Banks hung up and went back to Andrew Hurst, who was in the same chair, chewing on a fingernail. There was no point pursuing the peeping angle. If Hurst had been trying to get a peek at Tina naked, then he wasn't going to admit it. And even if he did, what could Banks do about it? It wasn't as if Tina were still around to press charges.

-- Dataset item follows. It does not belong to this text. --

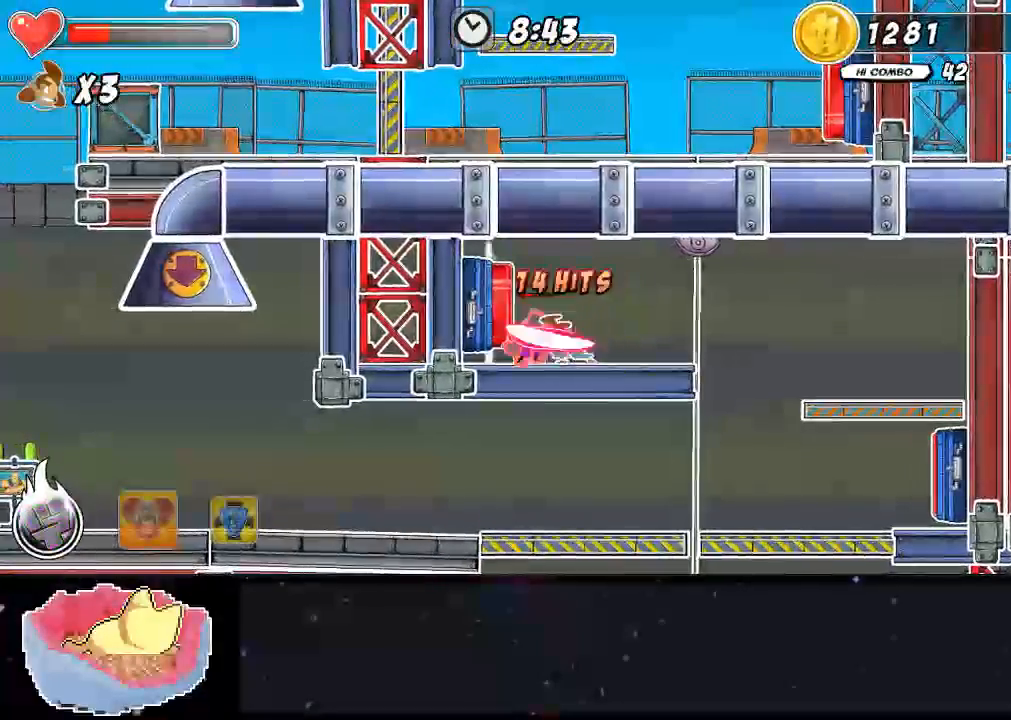
{"buttons": ["X"], "left_stick": "center", "right_stick": "center", "events": [[500, "X", "down"]]}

But if she'd noticed and had threatened to tell on him…? No, there was scant enough evidence to link Hurst with the first fire, and none at all with the second. Besides, the fire had definitely been set on McMahon's boat. Why risk tackling a grown, fit man when you could set fire to a junkie on the nod?

Banks thought Hurst was weird, and probably a peeper, but he was quickly coming to the realization that there was nothing he could do about it. The only obvious motive he might have had was revenge at McMahon's treating him so badly when he paid his neighborly visit, but that didn't seem a strong enough motive for murder unless Hurst had more than
just one screw loose. Still, there were enough questions about him that needed answers to keep him on the list.

“Why did you wash your clothes, Andrew?” Banks asked. “Including the anorak. You must admit that looks suspicious.”

Hurst looked at him. “I know it does. It's just…” He shook his head. “I don't know. Maybe I wasn't thinking straight. I mean, yes, of course I knew you'd find out I'd been arrested in connection with a fire. I don't think you're stupid. I just thought maybe that by the time you did find out about me you'd have caught whoever did it, so you wouldn't need to look at me as a suspect. I'd been close enough to the fire for my clothes to pick up traces. They stank of smoke and turpentine. I've heard how good your forensic tests are these days. I didn't want to spend a night at the police station.”

“You smelled turpentine?”

“Yes. It was in the air.”

“You didn't tell us at the time.”

“I didn't want to get involved.”

If Banks had a penny for every time he'd heard that from a member of the public, he would be a rich man. He stood up. “You're bloody lucky you don't get to spend a night in the nick,” he said, “for wasting police time.” He tossed Hurst a card. “Don't go on any holidays just yet, and if you think of anything else that might help us, give me a ring.”

Hurst nodded gloomily and put the card on the table.

“You can get back to your Helen Shapiro now,” Banks said, and left.

 

Annie was always amazed when she stepped inside Phil's cottage at how spick-and-span everything was. It wasn't as if all the men she had ever known were slobs—Banks's place was generally quite neat except for the CD cases strewn around the coffee table, usually next to an empty whiskey
tumbler and an overflowing ashtray, when he used to smoke—but Phil's cottage had an almost military sparkle to it, along with the scent of pine air freshener. Still, it wasn't his main home and he didn't spend all that much time there. She wondered what his London flat looked like. Chelsea, he'd said. Maybe soon they'd have a weekend in London. Expensive as it was, it would be a hell of a lot more affordable than NewYork, especially if she didn't have to stop in a hotel.